Monitor CloudTrail and Aurora PostgreSQL logs for CREATE FUNCTION calls executed by low-privilege users, especially those not aligned with standard deployment or migration activities. Look for functions created in public or search_path-accessible schemas. Audit rds_superuser and other privileged role assumption by non-service accounts. Implement alerts on unusual privilege grants or role switches. Review the wrapper's connection logs for unexpected user context changes. Enable fine-grained auditing in Aurora PostgreSQL (pgaudit extension) to track function creation and execution by user.

Why prioritize this

This vulnerability merits immediate attention due to the combination of high CVSS score (8.0), privilege escalation impact, and the likelihood of successful exploitation in multi-user database environments. Although not yet on the KEV list, the simplicity of the attack and presence of low-privilege attackers in typical organizations make this a credible, near-term threat. Any Aurora PostgreSQL deployment with untrusted users warrants emergency patching.

Risk score, explained

CVSS 8.0 (HIGH) reflects the high confidentiality, integrity, and availability impact of unrestricted superuser access. The score accounts for the low attack complexity (standard SQL), low privilege requirement (authenticated user), and the requirement for user interaction (victim connection). The network-accessible vector raises the baseline. While not CRITICAL, the persistence and blast radius of privilege escalation to superuser level justify the HIGH classification and urgent remediation.

Frequently asked questions

Does this vulnerability require the attacker to have database superuser privileges to begin with?

No. The vulnerability allows a low-privilege authenticated user to escalate to superuser or other high-privilege roles. The attacker only needs valid database credentials and the ability to connect through the affected wrapper.

Can this be exploited if the wrapper is only used for read-only queries?

The exploit requires the ability to create functions in the database, which is a write operation. Read-only wrapper configurations may be less vulnerable, but the attack is possible if any CREATE FUNCTION permission exists for the low-privilege user.

What versions of Aurora PostgreSQL are affected?
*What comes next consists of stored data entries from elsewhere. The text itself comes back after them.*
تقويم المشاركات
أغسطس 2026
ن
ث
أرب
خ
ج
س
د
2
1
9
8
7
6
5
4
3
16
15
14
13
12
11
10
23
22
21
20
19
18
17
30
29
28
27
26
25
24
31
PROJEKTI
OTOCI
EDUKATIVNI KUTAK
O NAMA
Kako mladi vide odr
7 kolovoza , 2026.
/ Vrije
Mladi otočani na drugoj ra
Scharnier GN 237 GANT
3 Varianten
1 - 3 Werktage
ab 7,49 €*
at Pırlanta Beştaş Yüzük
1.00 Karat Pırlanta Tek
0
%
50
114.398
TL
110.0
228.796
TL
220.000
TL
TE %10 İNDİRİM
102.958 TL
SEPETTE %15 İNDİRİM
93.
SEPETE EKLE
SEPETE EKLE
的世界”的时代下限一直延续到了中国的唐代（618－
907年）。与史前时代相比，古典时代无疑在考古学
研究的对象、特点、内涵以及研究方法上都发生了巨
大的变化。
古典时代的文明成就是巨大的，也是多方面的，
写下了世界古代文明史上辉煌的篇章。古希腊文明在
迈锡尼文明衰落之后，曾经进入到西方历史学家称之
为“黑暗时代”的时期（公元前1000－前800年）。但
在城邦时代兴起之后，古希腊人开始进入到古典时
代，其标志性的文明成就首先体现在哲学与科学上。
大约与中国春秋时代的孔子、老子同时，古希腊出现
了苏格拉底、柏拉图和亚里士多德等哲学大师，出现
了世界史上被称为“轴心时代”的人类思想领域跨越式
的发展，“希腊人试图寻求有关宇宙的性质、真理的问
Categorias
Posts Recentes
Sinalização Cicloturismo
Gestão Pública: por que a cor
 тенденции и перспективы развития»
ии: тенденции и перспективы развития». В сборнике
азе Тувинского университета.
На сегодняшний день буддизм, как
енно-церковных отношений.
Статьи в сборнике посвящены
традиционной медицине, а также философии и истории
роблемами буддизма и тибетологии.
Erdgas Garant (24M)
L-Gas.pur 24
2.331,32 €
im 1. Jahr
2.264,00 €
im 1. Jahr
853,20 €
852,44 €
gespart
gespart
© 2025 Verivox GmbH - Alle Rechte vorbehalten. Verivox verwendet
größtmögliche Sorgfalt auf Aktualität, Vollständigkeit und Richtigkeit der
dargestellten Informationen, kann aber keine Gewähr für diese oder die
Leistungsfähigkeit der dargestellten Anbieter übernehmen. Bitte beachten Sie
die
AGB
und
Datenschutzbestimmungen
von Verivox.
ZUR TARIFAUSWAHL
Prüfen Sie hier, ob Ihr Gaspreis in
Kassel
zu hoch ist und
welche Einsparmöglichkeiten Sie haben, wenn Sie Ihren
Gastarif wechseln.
The vulnerability affects AWS Advanced JDBC Wrapper when used with Aurora PostgreSQL clusters. Verify your wrapper version; patching to 4.0.1 resolves the issue regardless of Aurora PostgreSQL version.

Is there a workaround if we cannot patch immediately?

Restrict CREATE FUNCTION permissions for low-privilege users in your Aurora roles. Implement network segmentation to limit who can access the wrapper. Review and remove any suspicious functions already created. However, patching remains the definitive remediation.

This analysis is provided for informational purposes to assist security professionals in vulnerability assessment and remediation planning. The information is accurate to the knowledge cutoff and should be cross-referenced with official AWS security advisories and vendor patches before deployment decisions. No liability is assumed for outcomes arising from reliance on this analysis. Organizations must conduct their own risk assessment and validate patch compatibility in their environments. Source: NVD (public-domain), retrieved 2026-07-15. Analysis generated by SEC.co (claude-haiku-4-5).